__Extract__.
□ □ □

In the Canaries Current, there are three major ecosystems: the northern Moroccan coast with seasonal upwellings in the summer; the south Moroccan and north Mauritanian coast with permanent upwellings (Sahara Desert); and the south Mauritanian and Senegalese coast, with boreal upwellings. The southern part of this ecosystem is characterized by high seasonal variability, alternating between an ecosystem under tropical influence in the summer and a coastal upwelling ecosystem in the winter. This alternation is accompanied by a migration of certain tropical species (tuna and tuna-like fishes) up to 20 degrees north during summer, and by a southward extension of the habitat of temperate species such as the sardine S. pilchardus during the winter. The Canaries Current system has wide continental shelves in the south, whereas the eastern regions are generally characterized by narrow continental shelves because of their young geological age. Principal spawning areas have been linked to regions with wide shelves. This association would be the result of physical processes developing over wide and shallow continental shelves, which would limit exchanges between the coast and pelagic areas.

The Canaries Current ecosystems were dominated by large demersal fish, which were rapidly overexploited. In the southern part of the area, the adaptability of artisanal fisheries took advantage of the seasonal migration of numerous species (a balance between seasonal upwelling and the warm season dominated by tropical influences). Over a longer period of time, West African fisheries have been spared the sudden collapses observed in other systems. A lower fishing exploitation rate until the 1980s and high seasonal fluctuations could have contributed to this relative resilience. Three countries experienced rapid and unexpected growth of octopus stocks in the 1970s.

□ □ □

__Available data__.
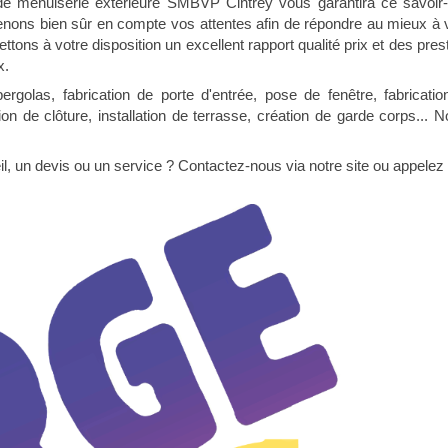
 de menuiserie extérieure SMBVP Cintrey vous garantira ce savoir
enons bien sûr en compte vos attentes afin de répondre au mieux à
tons à votre disposition un excellent rapport qualité prix et des pre
x.
ergolas, fabrication de porte d'entrée, pose de fenêtre, fabrication
ion de clôture, installation de terrasse, création de garde corps..
l, un devis ou un service ? Contactez-nous via notre site ou appelez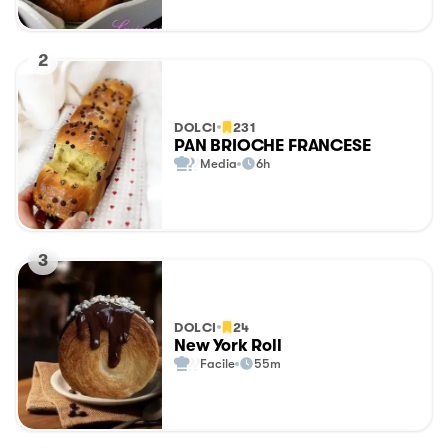
2
DOLCI
231
PAN BRIOCHE FRANCESE
Media
6h
3
DOLCI
24
New York Roll
Facile
55m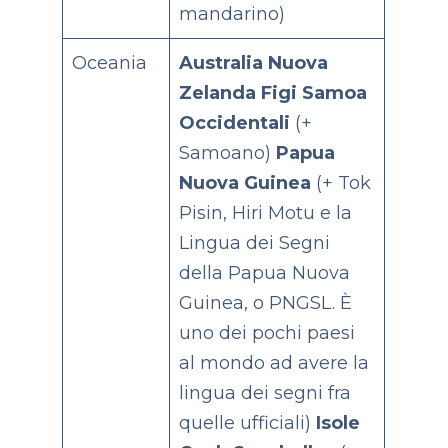
mandarino)
Oceania
Australia
Nuova
Zelanda
Figi
Samoa
Occidentali
(+
Samoano)
Papua
Nuova Guinea
(+ Tok
Pisin, Hiri Motu e la
Lingua dei Segni
della Papua Nuova
Guinea, o PNGSL. È
uno dei pochi paesi
al mondo ad avere la
lingua dei segni fra
quelle ufficiali)
Isole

□ □ □

__Task instructions__. Reproduce word for word the stretch of the Canaries Current text that begins at "The Canaries Current ecosystems" and stops after "in the 1970s.".

__Answer to this problem__.
The Canaries Current ecosystems were dominated by large demersal fish, which were rapidly overexploited. In the southern part of the area, the adaptability of artisanal fisheries took advantage of the seasonal migration of numerous species (a balance between seasonal upwelling and the warm season dominated by tropical influences). Over a longer period of time, West African fisheries have been spared the sudden collapses observed in other systems. A lower fishing exploitation rate until the 1980s and high seasonal fluctuations could have contributed to this relative resilience. Three countries experienced rapid and unexpected growth of octopus stocks in the 1970s.